Nickel and cobalt arsenides, sulfarsenides, and sulfides occur in many hydrothermal ore deposits, but their thermodynamic properties are not well known, in some cases not known at all. In this work, we determined a full set of thermodynamic properties for heazlewoodite and skutterudite.
Both phases were synthesized in evacuated silica tubes at elevated temperatures, and electron microprobe analyses gave their compositions as Ni3S2 and CoAs(2.92), respectively. Enthalpies of formation were measured by high-temperature oxide-melt solution calorimetry.
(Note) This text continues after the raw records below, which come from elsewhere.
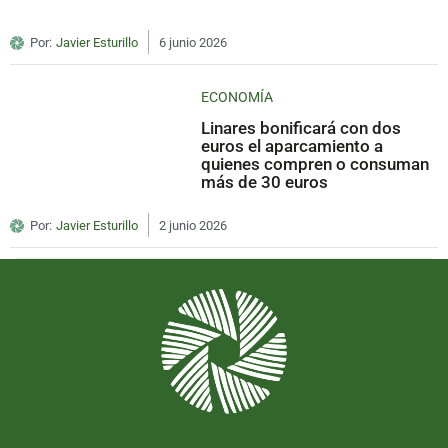
Por:
Javier Esturillo
6 junio 2026
ECONOMÍA
Linares bonificará con dos
euros el aparcamiento a
quienes compren o consuman
más de 30 euros
Por:
Javier Esturillo
2 junio 2026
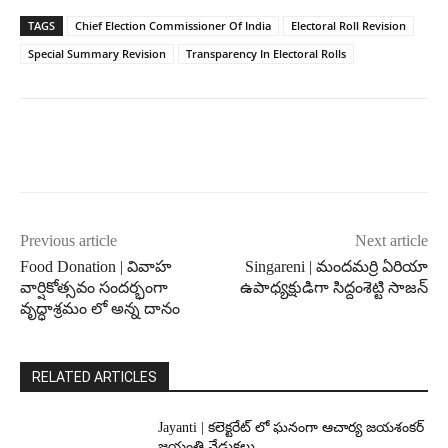
TAGS
Chief Election Commissioner Of India
Electoral Roll Revision
Special Summary Revision
Transparency In Electoral Rolls
Previous article
Next article
Food Donation | వివాహ
Singareni | మందమర్రి ఏరియా
వార్షికోత్సవం సందర్భంగా
ఉపాధ్యక్షుడిగా సిద్దంశెట్టి సాజన్
వృద్ధాశ్రమం లో అన్న దానం
RELATED ARTICLES
Jayanti | కలెక్టరేట్ లో ఘనంగా ఆచార్య జయశంకర్
జయంతి వేడుకలు.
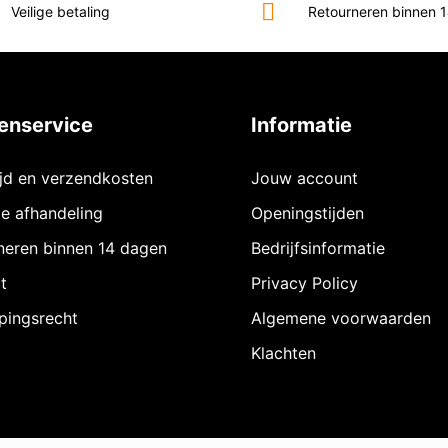
Veilige betaling
Retourneren binnen 
enservice
Informatie
ijd en verzendkosten
Jouw account
ie afhandeling
Openingstijden
neren binnen 14 dagen
Bedrijfsinformatie
t
Privacy Policy
pingsrecht
Algemene voorwaarden
Klachten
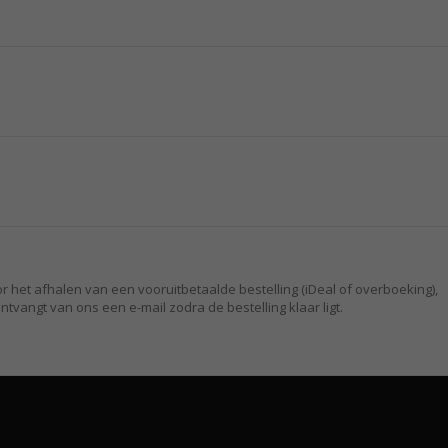
or het afhalen van een vooruitbetaalde bestelling (iDeal of overboeking),
ntvangt van ons een e-mail zodra de bestelling klaar ligt.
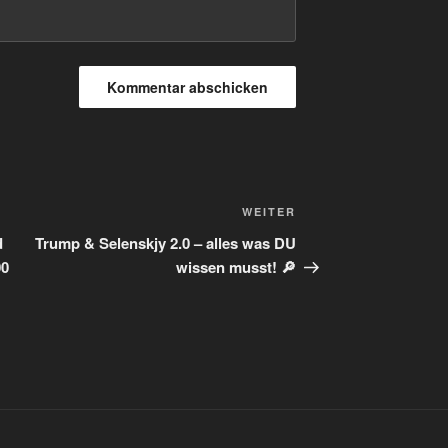
Nächster
WEITER
Beitrag
d
Trump & Selenskjy 2.0 – alles was DU
00
wissen musst! 🔎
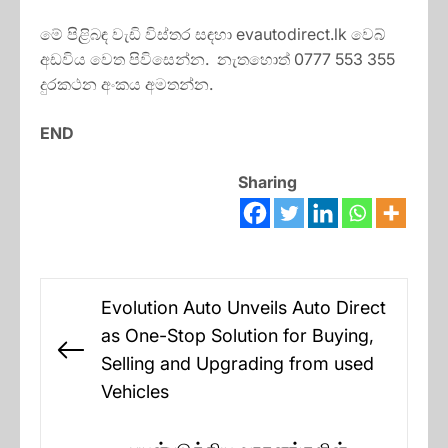
මේ පිළිබඳ වැඩි විස්තර සඳහා evautodirect.lk වෙබ්
අඩවිය වෙත පිවිසෙන්න. නැතහොත් 0777 553 355
දුරකථන අංකය අමතන්න.
END
Sharing
Post
Evolution Auto Unveils Auto Direct
navigation
as One-Stop Solution for Buying,
Previous
Selling and Upgrading from used
post:
Vehicles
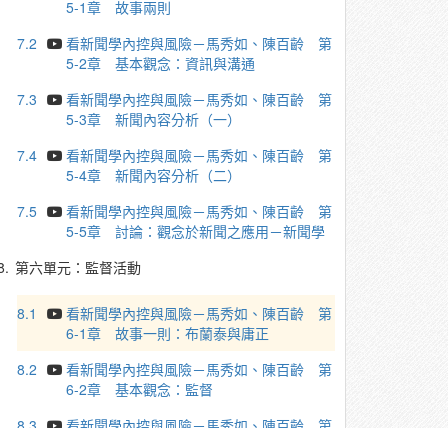
5-1章 故事兩則
7.2
看新聞學內控與風險－馬秀如、陳百齡 第
5-2章 基本觀念：資訊與溝通
7.3
看新聞學內控與風險－馬秀如、陳百齡 第
5-3章 新聞內容分析（一）
7.4
看新聞學內控與風險－馬秀如、陳百齡 第
5-4章 新聞內容分析（二）
7.5
看新聞學內控與風險－馬秀如、陳百齡 第
5-5章 討論：觀念於新聞之應用－新聞學
8.
第六單元：監督活動
8.1
看新聞學內控與風險－馬秀如、陳百齡 第
6-1章 故事一則：布蘭泰與庸正
8.2
看新聞學內控與風險－馬秀如、陳百齡 第
6-2章 基本觀念：監督
8.3
看新聞學內控與風險－馬秀如、陳百齡 第
6-3章 新聞：815停電之後續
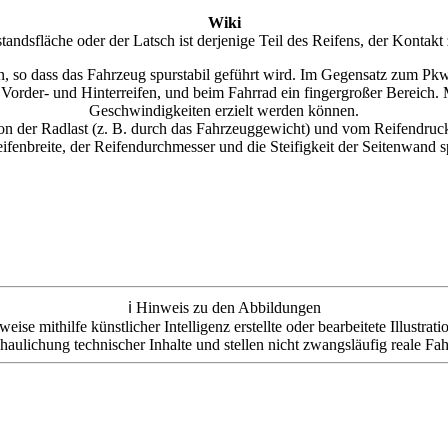
Wiki
andsfläche oder der Latsch ist derjenige Teil des Reifens, der Kontakt 
, so dass das Fahrzeug spurstabil geführt wird. Im Gegensatz zum Pkw
m Vorder- und Hinterreifen, und beim Fahrrad ein fingergroßer Bereich
Geschwindigkeiten erzielt werden können.
von der Radlast (z. B. durch das Fahrzeuggewicht) und vom Reifendruck 
ifenbreite, der Reifendurchmesser und die Steifigkeit der Seitenwand sp
ℹ️ Hinweis zu den Abbildungen
e mithilfe künstlicher Intelligenz erstellte oder bearbeitete Illustrat
haulichung technischer Inhalte und stellen nicht zwangsläufig reale Fah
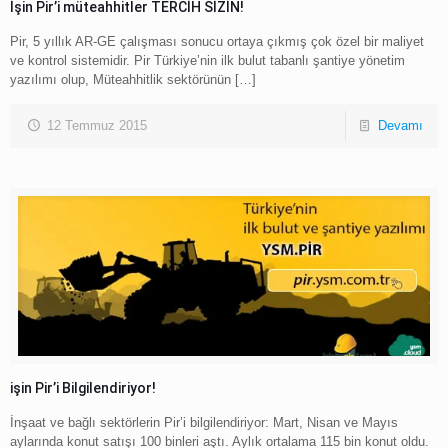
İşin Pir’i müteahhitler TERCİH SİZİN!
Pir, 5 yıllık AR-GE çalışması sonucu ortaya çıkmış çok özel bir maliyet
ve kontrol sistemidir. Pir Türkiye’nin ilk bulut tabanlı şantiye yönetim
yazılımı olup, Müteahhitlik sektörünün
[…]
12 Temmuz 2015
Devamı
işin Pir’i Bilgilendiriyor!
İnşaat ve bağlı sektörlerin Pir’i bilgilendiriyor: Mart, Nisan ve Mayıs
aylarında konut satışı 100 binleri aştı. Aylık ortalama 115 bin konut oldu.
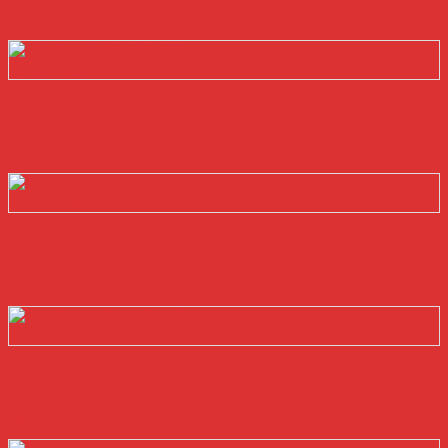
Read more
Quick View
DÂY CUROA BANDO A33
Read more
Quick View
DÂY CUROA BANDO A36
Read more
Quick View
DÂY CUROA BANDO A18
Read more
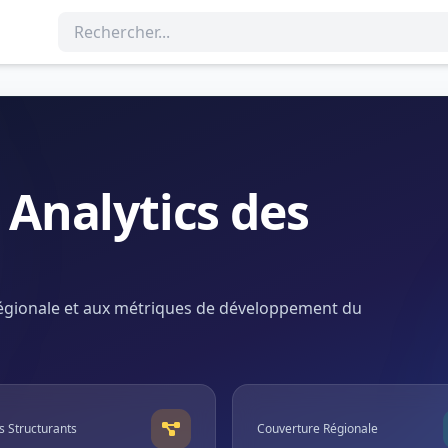
 Analytics des
s
n régionale et aux métriques de développement du
s Structurants
Couverture Régionale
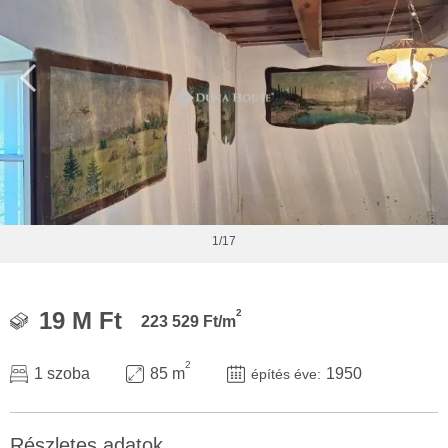
1/17
2
19 M Ft
223 529 Ft/m
2
1 szoba
85 m
1950
építés éve:
Részletes adatok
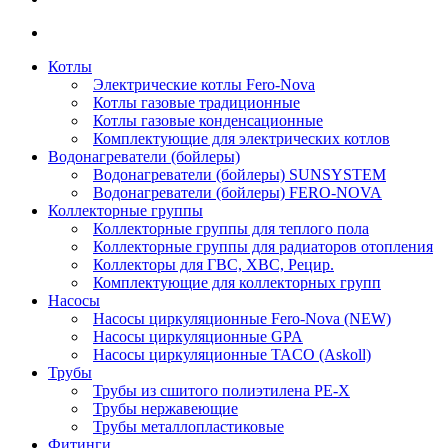
Котлы
Электрические котлы Fero-Nova
Котлы газовые традиционные
Котлы газовые конденсационные
Комплектующие для электрических котлов
Водонагреватели (бойлеры)
Водонагреватели (бойлеры) SUNSYSTEM
Водонагреватели (бойлеры) FERO-NOVA
Коллекторные группы
Коллекторные группы для теплого пола
Коллекторные группы для радиаторов отопления
Коллекторы для ГВС, ХВС, Рецир.
Комплектующие для коллекторных групп
Насосы
Насосы циркуляционные Fero-Nova (NEW)
Насосы циркуляционные GPA
Насосы циркуляционные TACO (Askoll)
Трубы
Трубы из сшитого полиэтилена PE-X
Трубы нержавеющие
Трубы металлопластиковые
Фитинги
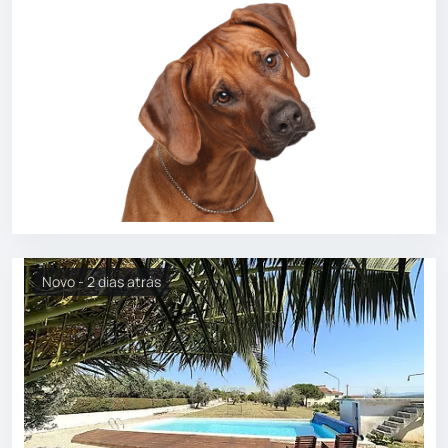
Novo - 2 dias atrás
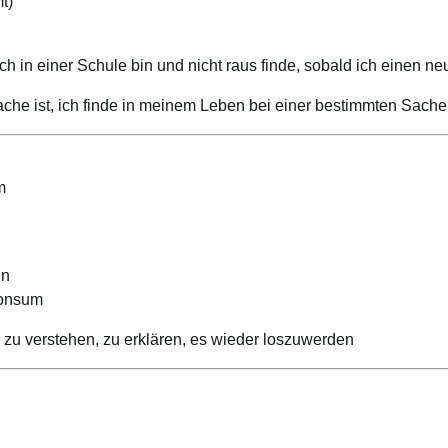
t)
ich in einer Schule bin und nicht raus finde, sobald ich einen ne
ache ist, ich finde in meinem Leben bei einer bestimmten Sac
m
en
konsum
te zu verstehen, zu erklären, es wieder loszuwerden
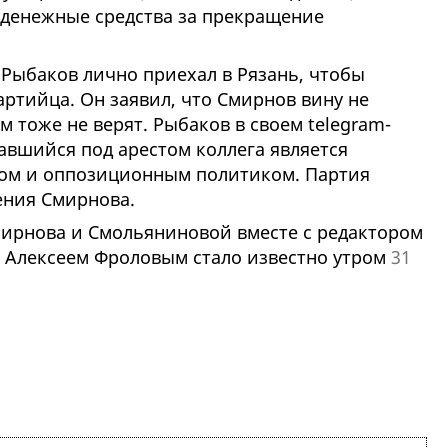
 денежные средства за прекращение
 Рыбаков лично приехал в Рязань, чтобы
артийца. Он заявил, что Смирнов вину не
м тоже не верят. Рыбаков в своем telegram-
завшийся под арестом коллега является
том и оппозиционным политиком. Партия
ения Смирнова.
ирнова и Смольяниновой вместе с редактором
" Алексеем Фроловым стало известно утром
31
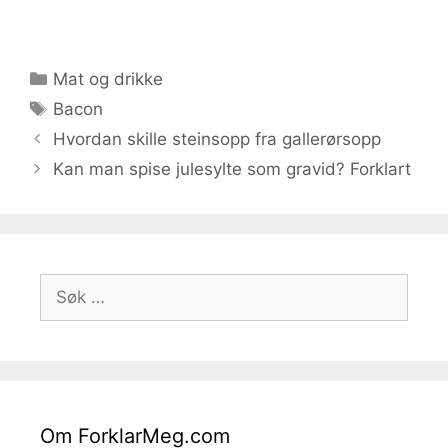
Kategorier
Mat og drikke
Stikkord
Bacon
Hvordan skille steinsopp fra gallerørsopp
Kan man spise julesylte som gravid? Forklart
Søk
etter:
Om ForklarMeg.com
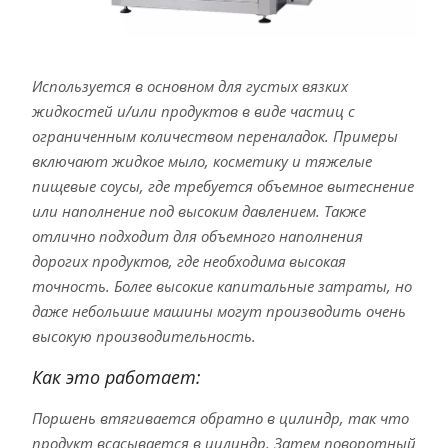
Используется в основном для густых вязких
жидкостей и/или продуктов в виде частиц с
ограниченным количеством переналадок. Примеры
включают жидкое мыло, косметику и тяжелые
пищевые соусы, где требуется объемное вытеснение
или наполнение под высоким давлением. Также
отлично подходит для объемного наполнения
дорогих продуктов, где необходима высокая
точность. Более высокие капитальные затраты, но
даже небольшие машины могут производить очень
высокую производительность.
Как это работает:
Поршень втягивается обратно в цилиндр, так что
продукт всасывается в цилиндр. Затем поворотный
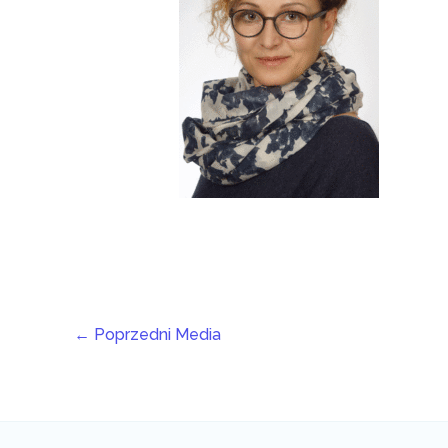
←
Poprzedni Media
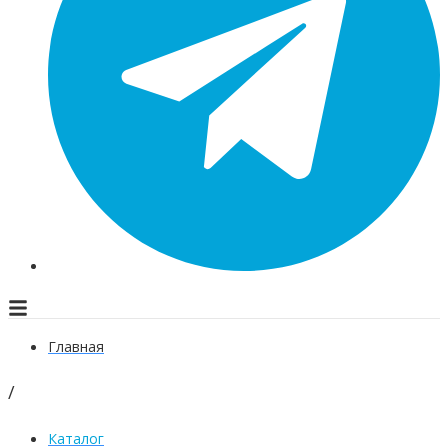
Главная
/
Каталог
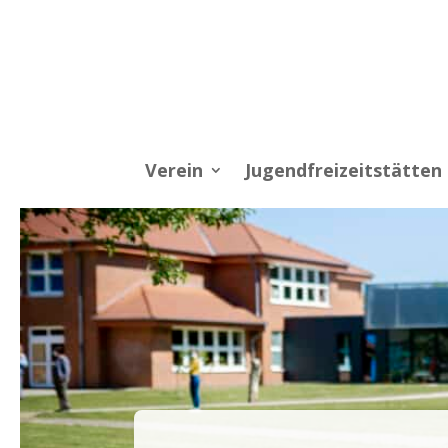
Verein
Jugendfreizeitstätten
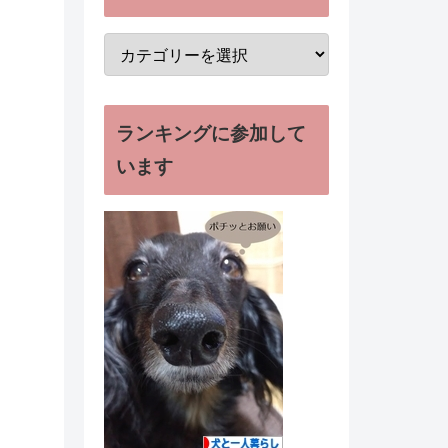
ランキングに参加して
います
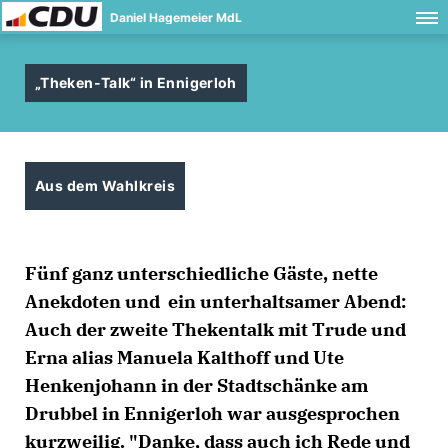
Daniel Hagemeier MdL
Theken-Talk“ in Ennigerloh
Aus dem Wahlkreis
Fünf ganz unterschiedliche Gäste, nette
Anekdoten und ein unterhaltsamer Abend:
Auch der zweite Thekentalk mit Trude und
Erna alias Manuela Kalthoff und Ute
Henkenjohann in der Stadtschänke am
Drubbel in Ennigerloh war ausgesprochen
kurzweilig. "Danke, dass auch ich Rede und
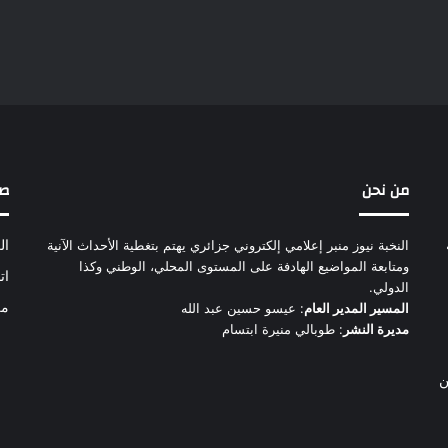
من نحن
ص
النخبة نيوز منبر إعلامي إلكتروني جزائري يهتم بتغطية الأحداث الآنية
ال
ومتابعة المواضيع الهادفة على المستوى المحلي، الوطني وكذا
ات
الدولي.
من
المسير المدير العام
: عيسو حسين عبد الله
مديرة النشر
: طوبالي منيرة ابتسام
ن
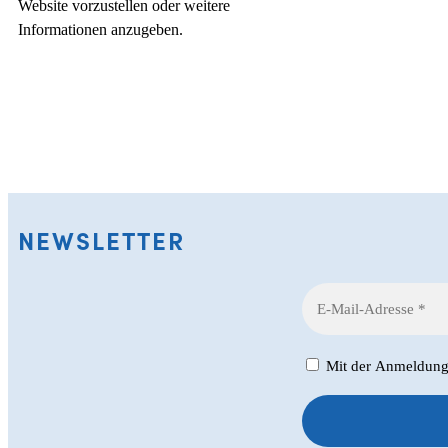
Website vorzustellen oder weitere
Informationen anzugeben.
NEWSLETTER
Mit der Anmeldung z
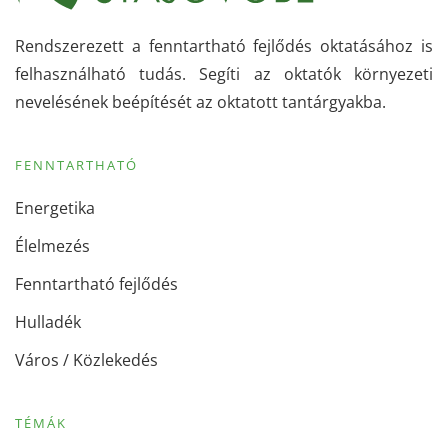
Rendszerezett a fenntartható fejlődés oktatásához is
felhasználható tudás. Segíti az oktatók környezeti
nevelésének beépítését az oktatott tantárgyakba.
FENNTARTHATÓ
Energetika
Élelmezés
Fenntartható fejlődés
Hulladék
Város / Közlekedés
TÉMÁK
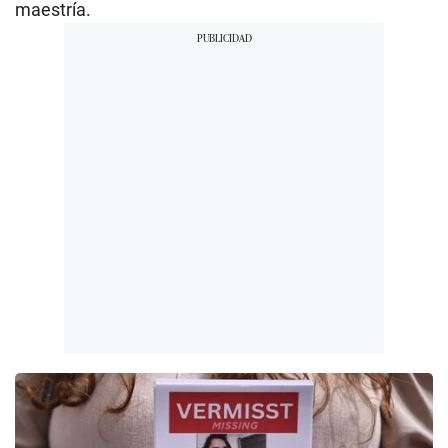
maestría.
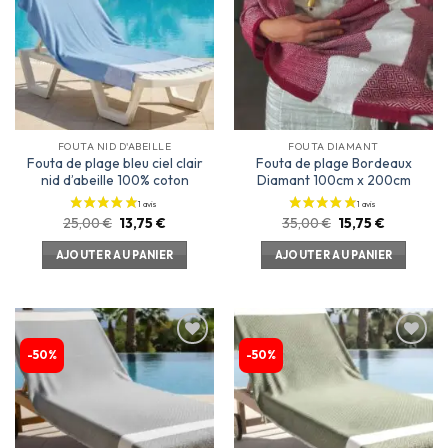
d’envies
d’envies
FOUTA NID D'ABEILLE
FOUTA DIAMANT
Fouta de plage bleu ciel clair
Fouta de plage Bordeaux
nid d’abeille 100% coton
Diamant 100cm x 200cm
1 avis
25,00
€
13,75
€
35,00
€
15,75
€
AJOUTER AU PANIER
AJOUTER AU PANIER
-50%
-50%
Ajouter
Ajouter
à la
à la
liste
liste
d’envies
d’envies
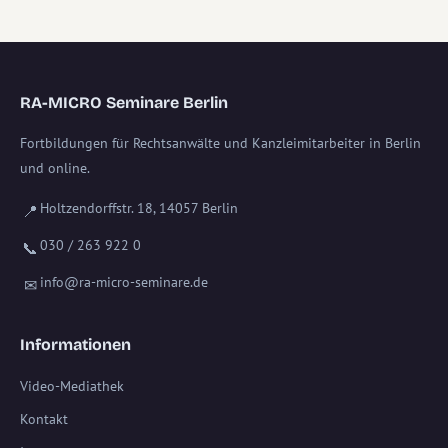
RA-MICRO Seminare Berlin
Fortbildungen für Rechtsanwälte und Kanzleimitarbeiter in Berlin
und online.
Holtzendorffstr. 18, 14057 Berlin
📍
030 / 263 922 0
📞
info@ra-micro-seminare.de
✉
Informationen
Video-Mediathek
Kontakt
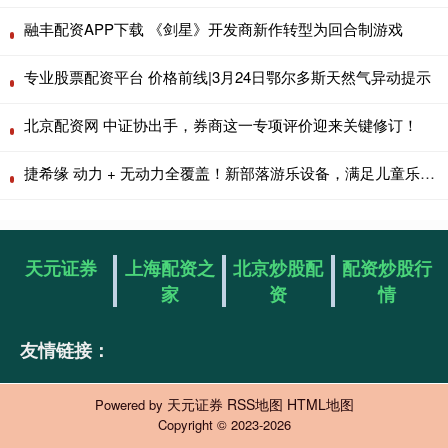
融丰配资APP下载 《剑星》开发商新作转型为回合制游戏
专业股票配资平台 价格前线|3月24日鄂尔多斯天然气异动提示
北京配资网 中证协出手，券商这一专项评价迎来关键修订！
捷希缘 动力 + 无动力全覆盖！新部落游乐设备，满足儿童乐园多元需求
天元证券
上海配资之
北京炒股配
配资炒股行
家
资
情
友情链接：
天元证券
RSS地图
HTML地图
Powered by
Copyright
© 2023-2026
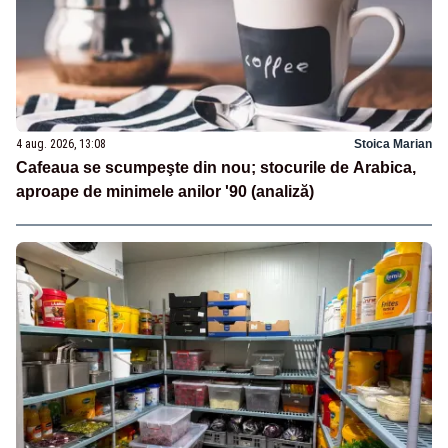
4 aug. 2026, 13:08
Stoica Marian
Cafeaua se scumpeşte din nou; stocurile de Arabica,
aproape de minimele anilor '90 (analiză)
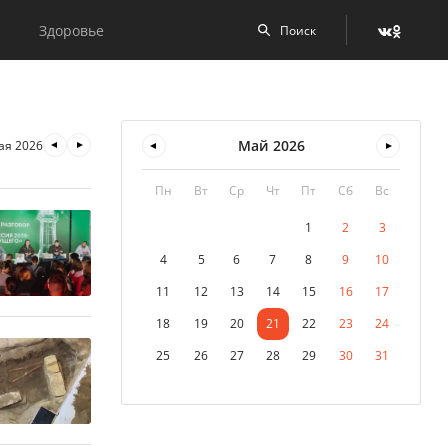
Здоровье
Май
2026
ая 2026
Пн
Вт
Ср
Чт
Пт
Сб
Вс
1
2
3
4
5
6
7
8
9
10
11
12
13
14
15
16
17
18
19
20
21
22
23
24
25
26
27
28
29
30
31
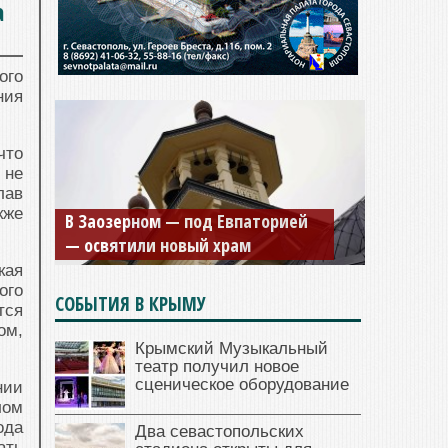
а
ого
ния
что
 не
лав
кже
В Заозерном — под Евпаторией
— освятили новый храм
кая
ого
СОБЫТИЯ В КРЫМУ
тся
ом,
Крымский Музыкальный
театр получил новое
сценическое оборудование
нии
лом
ода
Два севастопольских
ать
The reference phases were pure elements, thus eliminating any systematic errors related to such phases. The enthalpies of formation at T = 298.15 K and P = 10(5) Pa are -216.0 +/- 8.4(2σ) and -88.2 +/- 6.1 kJ.mol(-1) for Ni3S2 and CoAs(2.92), respectively.
Entropies were calculated from low-temperature heat capacity (C(P)) data from relaxation (PPMS) calorimetry and are 133.8 +/- 1.6 and 106.4 +/- 1.3 J.mol(-1).K(-1), respectively. The calculated Gibbs free energies of formation are -210.0 +/- 8.4 and -79.9 +/- 6.2 kJ.mol(-1) for Ni3S2 and CoAs(2.92), respectively.
The PPMS C(P) data, together with a set of differential scanning calorimetry measurements, were used to derive C(P) polynomials up to 700 K with the Kieffer model based on previously published frequencies of acoustic and optic modes. Equilibrium constants for selected reactions with an aqueous phase were calculated up to 700 K.
Geochemical modeling in these systems, however, should await until more reliable data for other phases from the system Co-Ni-As-S are available.